You want pregnancy to be approached with a multidisciplinary approach that goes beyond genecology-obstetrics and looks at the person as a whole and the family as a whole. Is that it?
Absolutely. Basically, what we need is to look not only after the health of the baby, but also at the physical and emotional health of the pregnant woman or person. If the physical and mental health of the pregnant woman or person is not well balanced, the health of the child will also be affected.
When we can get health professionals to focus not just on the baby, but on the woman and how she’s doing physically and emotionally, we’ll be able to achieve greater results in terms of prevention and health care promotion in general.
What results do you hope to achieve with this project?
On the one hand, the training of health professionals. That we get all the professionals involved in the perinatal period – doctors and nurses, but also social workers, CPCJ professionals, court liaison teams, EMATs, CAFAPs – to speak the same language. On the other hand, ensuring that there is screening during pregnancy and the post-partum period and that, following this screening, professionals have very clear guidelines on what to do if there is a situation of potential mental illness.
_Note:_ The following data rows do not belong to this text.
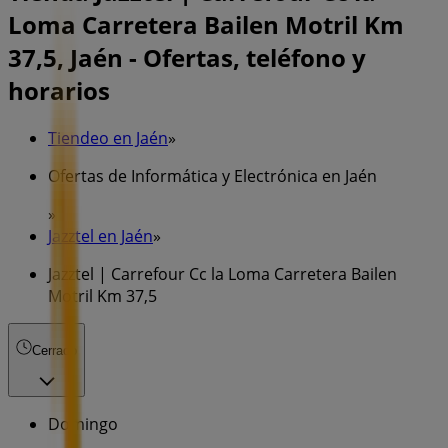
Loma Carretera Bailen Motril Km
37,5, Jaén - Ofertas, teléfono y
horarios
Tiendeo en Jaén
»
Ofertas de Informática y Electrónica en Jaén
»
Jazztel en Jaén
»
Jazztel | Carrefour Cc la Loma Carretera Bailen
Motril Km 37,5
Cerrado
Domingo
Is it possible to quantify the benefit for the SNS of this type of intervention?
If we wanted to, we certainly could, because if we have costs associated with the disease, we should also be able to quantify the economic benefit and cost-effectiveness of perinatal mental health programmes. However, we’re talking about programmes that aren’t implemented in one or two years.
We’re talking about behavioural changes rather than programmes, and these take time and require guidance and unity. And in health in general, let alone in mental health, we can’t make an assessment if we don’t have time to evaluate. We would need to invest in the programmes now, and then be able to assess the children who have been intervened. This alone means perhaps 10 years of evaluation using the same guidelines. Unfortunately, in Portugal we’re not seeing much of this.
In England, there are many studies that show very significant benefits. Any disease, if not treated properly, progresses. So not only do we have the benefits of a treatment that will allow these women to return to functionality more rapidly, but we also have a very interesting effect on subsequent generations. The investment made in the perinatal period has a very significant benefit: in addition to working with mothers, we’re also promoting the children’s mental health, preventing difficulties in their development and ensuring that they grow up to be happy and become productive citizens.